Working with the National Transportation Safety Board, personnel from FAVIAU recovered data from the Flight 93 (which crashed in Pennsylvania) cockpit voice recorder, even though it had been damaged in the crash. With the help of the Federal Aviation Administration, personnel also obtained audio from the air traffic for all four flights. Other audio and video recordings came from the crash sites and FBI field offices. These recordings were restored, duplicated, enhanced, and compared. FAVIAU personnel also videotaped the Pentagon site following the crash.
Personnel recover the cockpit voice recorder from Flight 93.

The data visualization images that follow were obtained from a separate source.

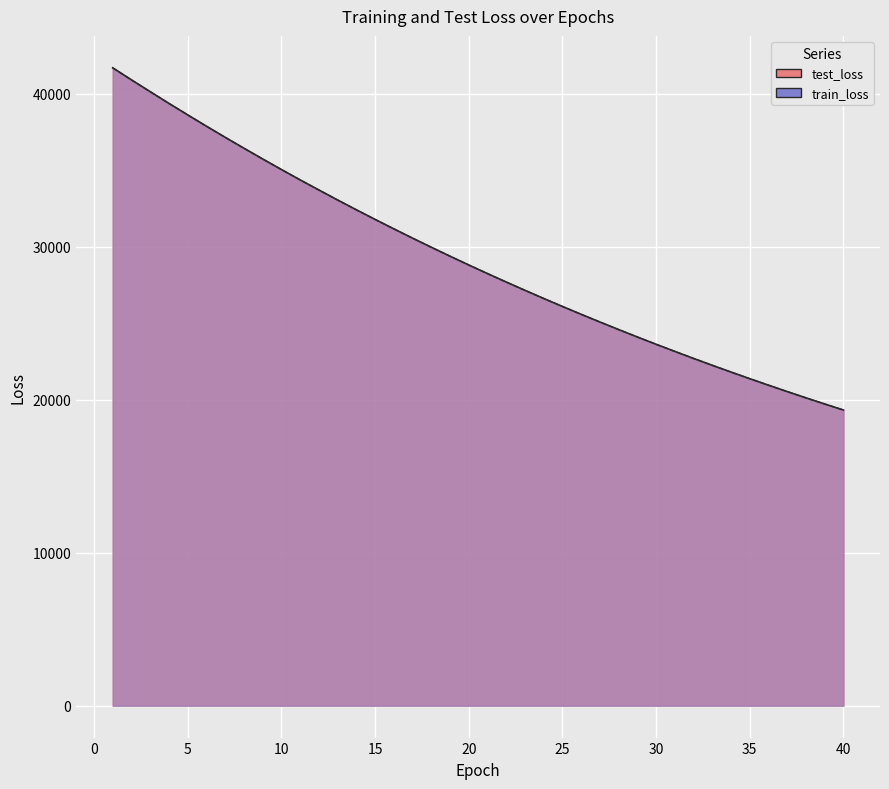

Reading left to right, transcribe all the data shown in this chart.

test_loss: 41709.5	40920.6	40149.5	39382.7	38632.4	37892.8	37166.1	36453.7	35750.9	35061.5	34382.7	33723.1	33068.2	32427.1	31798.8	31181.4	30573.0	29978.6	29392.9	28817.8	28255.5	27702.8	27161.4	26628.0	26106.2	25591.7	25089.0	24594.3	24108.1	23632.4	23166.1	22706.6	22256.0	21815.6	21381.0	20957.0	20538.5	20128.9	19727.6	19332.5
train_loss: 41699.2	40914.1	40141.0	39376.6	38625.2	37886.2	37159.7	36446.1	35744.6	35055.5	34379.1	33715.5	33062.6	32421.8	31792.8	31175.0	30568.5	29973.1	29388.5	28814.9	28251.6	27698.9	27156.3	26623.6	26100.9	25587.7	25084.1	24589.8	24104.7	23628.5	23161.3	22702.7	22252.7	21811.1	21377.7	20952.4	20535.0	20125.5	19723.6	19329.3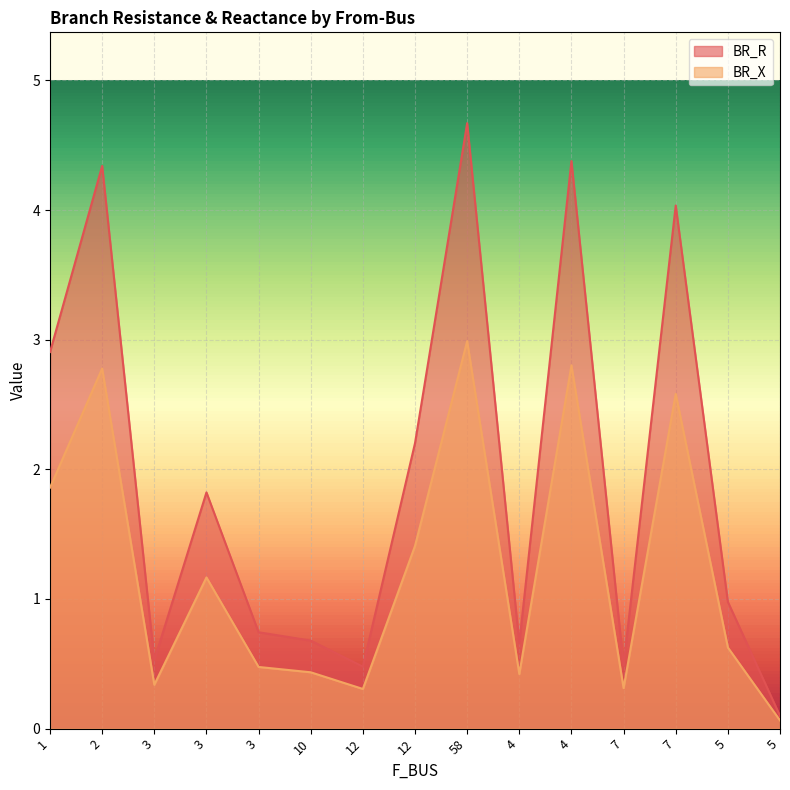

Between 12 and 1, which is larger?

1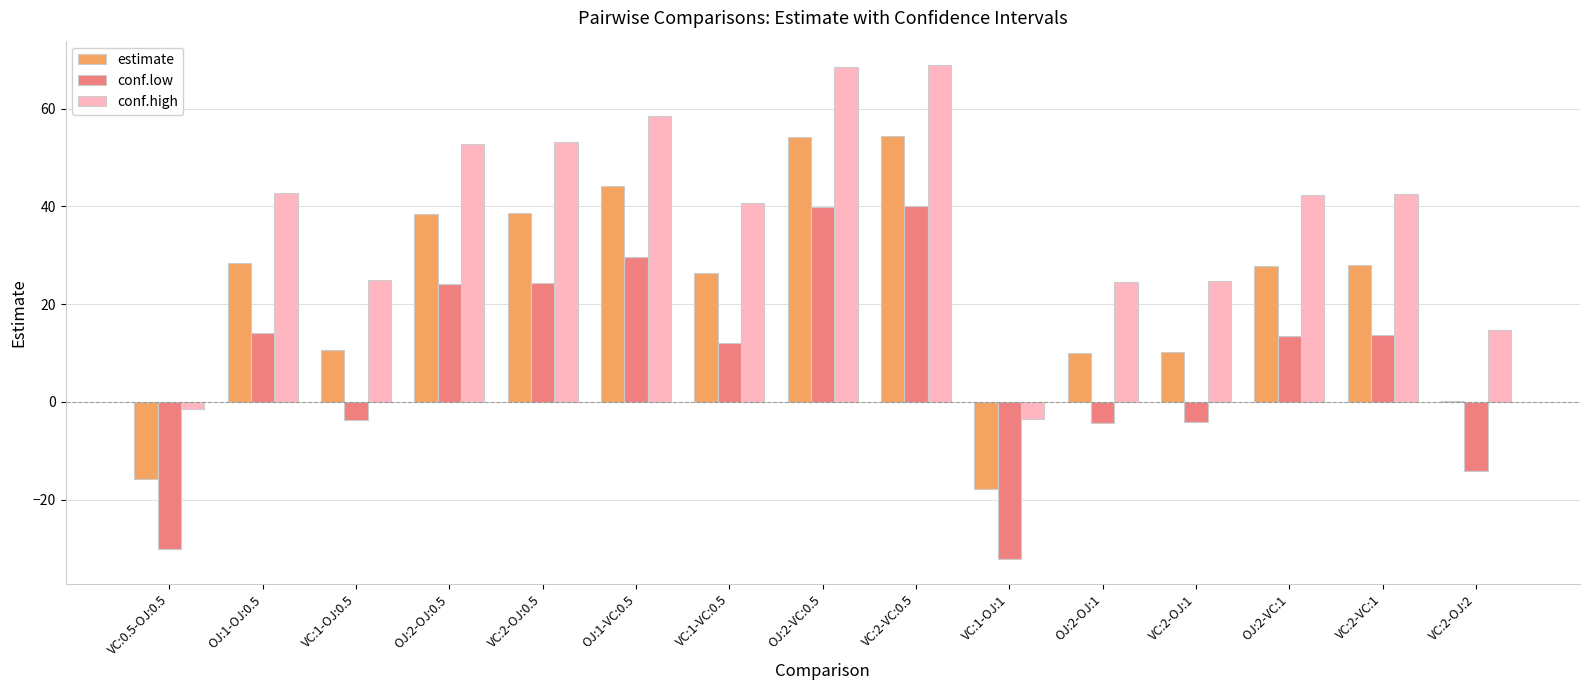

Where is conf.low nearest to the value 3?

VC:1-OJ:0.5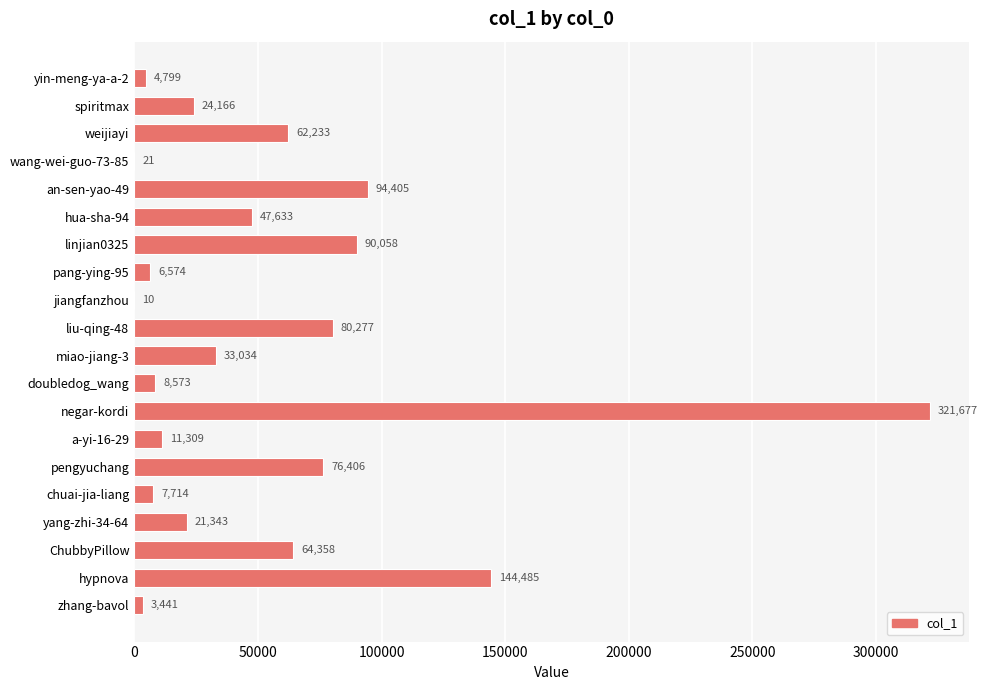

Is it true that the value at pengyuchang is 109278?

False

The Special Photographic Unit (now POISU) provided photographic support to the investigation. Personnel took aerial photographs of all three crash sites. They also photographed hundreds of items of evidence received in the Laboratory. They photographically enhanced damaged personal identification photographs and obliterated and indented writings recovered from the crash sites. Finally, unit personnel took more than 170,000 photographs, including 5000 photographs of the hijackers and other suspects, making copies and distributing them to investigators, prosecutors, and FBI executives to use for briefings and press conferences and to distribute to the field and the media.
Many cases require models and exhibits to reconstruct the event and present the evidence clearly and cogently in court. After September 11, personnel from the Laboratory’s Investigative and Prosecutive Graphic Unit and the Structural Design Unit (now the Special Projects Unit) completed site surveys of the Pentagon crash site, detailing victim and evidence locations, building damage, and the path of the airliner and its debris (FBI Laboratory 2002). Unit personnel also created hundreds of displays for court. These ranged from simple organizational charts, to scale models of the Pentagon and the World Trade Center, to complex digital displays showing multilayered interactions between individuals and events (FBI Laboratory 2007).
In June 2003, an FBI executive testified before the Senate Judiciary Committee that the FBI had collected and submitted for analysis more than 7500 pieces of evidence, helped process more than 2.8 million tons of debris in New York alone, and took more than 45,000 crime scene photographs (Rolince 2003).